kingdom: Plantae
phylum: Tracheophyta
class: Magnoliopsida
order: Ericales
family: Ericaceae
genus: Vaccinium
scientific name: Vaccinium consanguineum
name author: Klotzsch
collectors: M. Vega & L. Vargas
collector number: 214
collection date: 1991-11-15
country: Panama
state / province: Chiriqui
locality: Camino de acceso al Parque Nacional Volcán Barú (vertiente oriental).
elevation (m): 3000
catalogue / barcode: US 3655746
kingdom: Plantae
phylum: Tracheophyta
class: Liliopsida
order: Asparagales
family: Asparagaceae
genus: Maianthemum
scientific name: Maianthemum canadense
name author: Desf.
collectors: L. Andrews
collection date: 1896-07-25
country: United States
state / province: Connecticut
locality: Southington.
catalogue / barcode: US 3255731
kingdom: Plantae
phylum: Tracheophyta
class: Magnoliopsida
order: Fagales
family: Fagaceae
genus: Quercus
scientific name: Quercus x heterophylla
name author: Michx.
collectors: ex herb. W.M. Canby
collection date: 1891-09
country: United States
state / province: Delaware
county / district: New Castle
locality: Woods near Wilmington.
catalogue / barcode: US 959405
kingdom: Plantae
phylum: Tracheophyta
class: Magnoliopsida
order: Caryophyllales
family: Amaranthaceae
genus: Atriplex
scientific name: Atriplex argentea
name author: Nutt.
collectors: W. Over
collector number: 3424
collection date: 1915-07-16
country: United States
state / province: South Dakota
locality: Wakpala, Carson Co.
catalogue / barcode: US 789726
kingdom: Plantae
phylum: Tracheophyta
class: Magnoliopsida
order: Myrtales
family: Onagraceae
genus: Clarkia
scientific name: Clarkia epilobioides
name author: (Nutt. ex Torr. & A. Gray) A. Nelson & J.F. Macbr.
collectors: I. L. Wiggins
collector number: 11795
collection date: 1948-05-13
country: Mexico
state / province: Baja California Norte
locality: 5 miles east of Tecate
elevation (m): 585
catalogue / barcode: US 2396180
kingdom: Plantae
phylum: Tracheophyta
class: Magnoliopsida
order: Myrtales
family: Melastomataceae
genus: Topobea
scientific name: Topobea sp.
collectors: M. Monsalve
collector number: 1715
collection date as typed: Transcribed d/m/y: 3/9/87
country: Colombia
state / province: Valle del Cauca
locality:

▶ **WRITTEN TASK**
Please output the entries from the line containing "name author: Nutt." down to the line containing "collection date as", both included, as a two-column CSV with the header field,value. Give one row per entry, and put the field text and its value each in one quoted field, with any line breaks turned into spaces.

▶ **EXPECTED ANSWER**
field,value
"name author:","Nutt."
"collectors:","W. Over"
"collector number:","3424"
"collection date:","1915-07-16"
"country:","United States"
"state / province:","South Dakota"
"locality:","Wakpala, Carson Co."
"catalogue / barcode:","US 789726"
"kingdom:","Plantae"
"phylum:","Tracheophyta"
"class:","Magnoliopsida"
"order:","Myrtales"
"family:","Onagraceae"
"genus:","Clarkia"
"scientific name:","Clarkia epilobioides"
"name author:","(Nutt. ex Torr. & A. Gray) A. Nelson & J.F. Macbr."
"collectors:","I. L. Wiggins"
"collector number:","11795"
"collection date:","1948-05-13"
"country:","Mexico"
"state / province:","Baja California Norte"
"locality:","5 miles east of Tecate"
"elevation (m):","585"
"catalogue / barcode:","US 2396180"
"kingdom:","Plantae"
"phylum:","Tracheophyta"
"class:","Magnoliopsida"
"order:","Myrtales"
"family:","Melastomataceae"
"genus:","Topobea"
"scientific name:","Topobea sp."
"collectors:","M. Monsalve"
"collector number:","1715"
"collection date as typed:","Transcribed d/m/y: 3/9/87"